=== Exercise requirements ===
Repeat the records verbatim and leave the pictures out of your copy.

+++ Input material +++

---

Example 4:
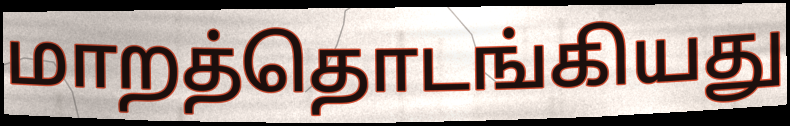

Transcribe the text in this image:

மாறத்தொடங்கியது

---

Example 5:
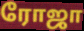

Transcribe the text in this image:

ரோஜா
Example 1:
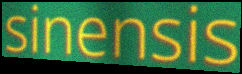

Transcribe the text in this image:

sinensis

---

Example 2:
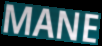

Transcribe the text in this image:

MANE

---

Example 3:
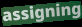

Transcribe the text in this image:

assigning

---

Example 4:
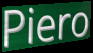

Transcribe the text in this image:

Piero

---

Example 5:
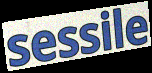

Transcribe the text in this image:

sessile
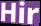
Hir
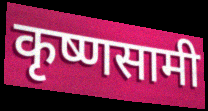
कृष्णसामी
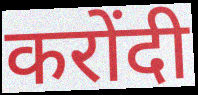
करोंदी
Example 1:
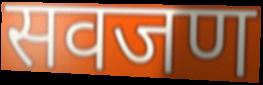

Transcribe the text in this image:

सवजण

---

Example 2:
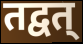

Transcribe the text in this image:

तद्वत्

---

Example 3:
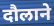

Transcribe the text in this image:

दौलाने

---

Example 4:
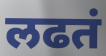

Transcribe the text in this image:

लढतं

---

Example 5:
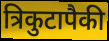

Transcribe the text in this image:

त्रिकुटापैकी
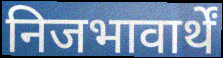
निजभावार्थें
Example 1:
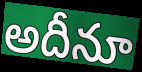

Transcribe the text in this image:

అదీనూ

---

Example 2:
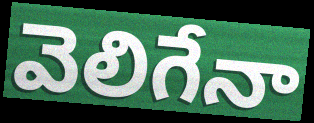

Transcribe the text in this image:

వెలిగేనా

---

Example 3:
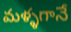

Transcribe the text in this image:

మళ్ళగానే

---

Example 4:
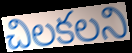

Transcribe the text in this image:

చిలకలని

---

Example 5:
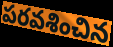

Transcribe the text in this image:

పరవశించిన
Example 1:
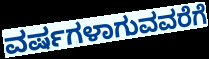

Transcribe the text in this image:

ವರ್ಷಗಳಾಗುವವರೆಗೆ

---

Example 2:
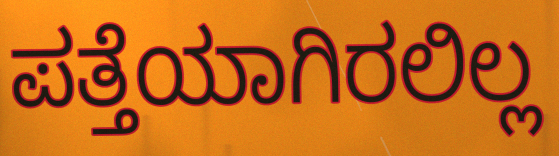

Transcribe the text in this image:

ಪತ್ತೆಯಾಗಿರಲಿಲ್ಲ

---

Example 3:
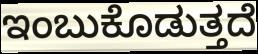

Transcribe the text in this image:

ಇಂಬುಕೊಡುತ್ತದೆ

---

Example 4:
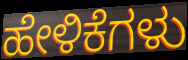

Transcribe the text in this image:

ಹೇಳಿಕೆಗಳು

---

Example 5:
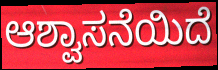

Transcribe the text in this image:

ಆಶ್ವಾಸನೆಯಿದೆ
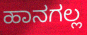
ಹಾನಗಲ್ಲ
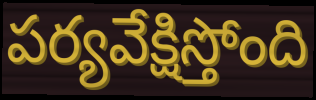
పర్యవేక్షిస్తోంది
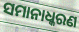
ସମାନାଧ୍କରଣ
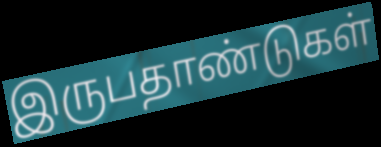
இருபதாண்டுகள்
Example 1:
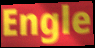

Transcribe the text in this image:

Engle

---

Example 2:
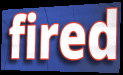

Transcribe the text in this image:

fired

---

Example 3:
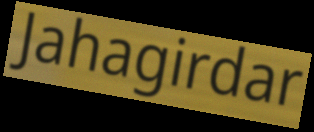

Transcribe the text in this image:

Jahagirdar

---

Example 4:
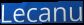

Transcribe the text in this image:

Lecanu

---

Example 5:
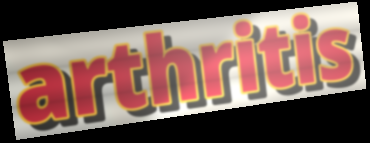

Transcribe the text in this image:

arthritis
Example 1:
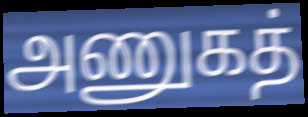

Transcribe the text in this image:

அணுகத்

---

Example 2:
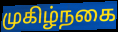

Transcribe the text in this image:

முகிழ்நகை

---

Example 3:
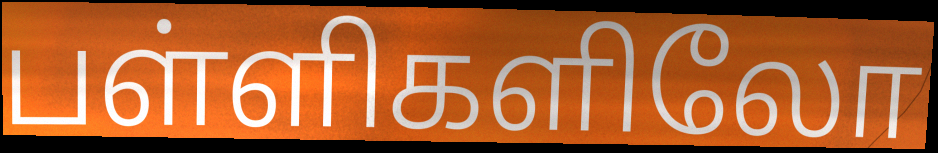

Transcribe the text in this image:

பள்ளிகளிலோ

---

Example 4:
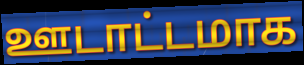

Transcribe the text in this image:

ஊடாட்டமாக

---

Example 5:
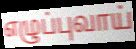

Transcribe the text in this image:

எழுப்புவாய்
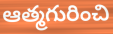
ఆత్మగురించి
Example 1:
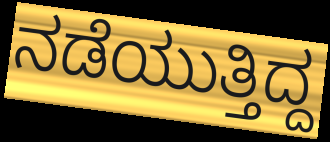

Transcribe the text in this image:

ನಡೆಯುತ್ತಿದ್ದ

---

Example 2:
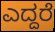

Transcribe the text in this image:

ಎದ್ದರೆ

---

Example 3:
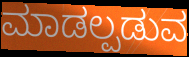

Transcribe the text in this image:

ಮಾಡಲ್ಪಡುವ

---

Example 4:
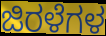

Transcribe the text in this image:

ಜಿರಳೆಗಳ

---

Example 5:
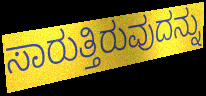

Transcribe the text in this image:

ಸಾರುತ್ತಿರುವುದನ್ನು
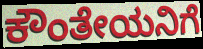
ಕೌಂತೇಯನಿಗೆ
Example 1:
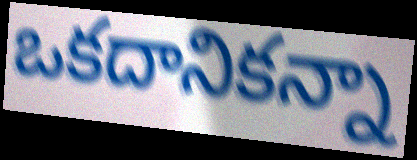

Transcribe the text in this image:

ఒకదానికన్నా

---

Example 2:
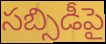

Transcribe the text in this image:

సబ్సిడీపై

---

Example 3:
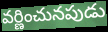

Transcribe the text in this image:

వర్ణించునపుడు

+++

=== Response area ===
---

Example 4:

Transcribe the text in this image:

மாறத்தொடங்கியது

---

Example 5:

Transcribe the text in this image:

ரோஜா
Example 1:

Transcribe the text in this image:

sinensis

---

Example 2:

Transcribe the text in this image:

MANE

---

Example 3:

Transcribe the text in this image:

assigning

---

Example 4:

Transcribe the text in this image:

Piero

---

Example 5:

Transcribe the text in this image:

sessile
Hir
कृष्णसामी
करोंदी
Example 1:

Transcribe the text in this image:

सवजण

---

Example 2:

Transcribe the text in this image:

तद्वत्

---

Example 3:

Transcribe the text in this image:

दौलाने

---

Example 4:

Transcribe the text in this image:

लढतं

---

Example 5:

Transcribe the text in this image:

त्रिकुटापैकी
निजभावार्थें
Example 1:

Transcribe the text in this image:

అదీనూ

---

Example 2:

Transcribe the text in this image:

వెలిగేనా

---

Example 3:

Transcribe the text in this image:

మళ్ళగానే

---

Example 4:

Transcribe the text in this image:

చిలకలని

---

Example 5:

Transcribe the text in this image:

పరవశించిన
Example 1:

Transcribe the text in this image:

ವರ್ಷಗಳಾಗುವವರೆಗೆ

---

Example 2:

Transcribe the text in this image:

ಪತ್ತೆಯಾಗಿರಲಿಲ್ಲ

---

Example 3:

Transcribe the text in this image:

ಇಂಬುಕೊಡುತ್ತದೆ

---

Example 4:

Transcribe the text in this image:

ಹೇಳಿಕೆಗಳು

---

Example 5:

Transcribe the text in this image:

ಆಶ್ವಾಸನೆಯಿದೆ
ಹಾನಗಲ್ಲ
పర్యవేక్షిస్తోంది
ସମାନାଧ୍କରଣ
இருபதாண்டுகள்
Example 1:

Transcribe the text in this image:

Engle

---

Example 2:

Transcribe the text in this image:

fired

---

Example 3:

Transcribe the text in this image:

Jahagirdar

---

Example 4:

Transcribe the text in this image:

Lecanu

---

Example 5:

Transcribe the text in this image:

arthritis
Example 1:

Transcribe the text in this image:

அணுகத்

---

Example 2:

Transcribe the text in this image:

முகிழ்நகை

---

Example 3:

Transcribe the text in this image:

பள்ளிகளிலோ

---

Example 4:

Transcribe the text in this image:

ஊடாட்டமாக

---

Example 5:

Transcribe the text in this image:

எழுப்புவாய்
ఆత్మగురించి
Example 1:

Transcribe the text in this image:

ನಡೆಯುತ್ತಿದ್ದ

---

Example 2:

Transcribe the text in this image:

ಎದ್ದರೆ

---

Example 3:

Transcribe the text in this image:

ಮಾಡಲ್ಪಡುವ

---

Example 4:

Transcribe the text in this image:

ಜಿರಳೆಗಳ

---

Example 5:

Transcribe the text in this image:

ಸಾರುತ್ತಿರುವುದನ್ನು
ಕೌಂತೇಯನಿಗೆ
Example 1:

Transcribe the text in this image:

ఒకదానికన్నా

---

Example 2:

Transcribe the text in this image:

సబ్సిడీపై

---

Example 3:

Transcribe the text in this image:

వర్ణించునపుడు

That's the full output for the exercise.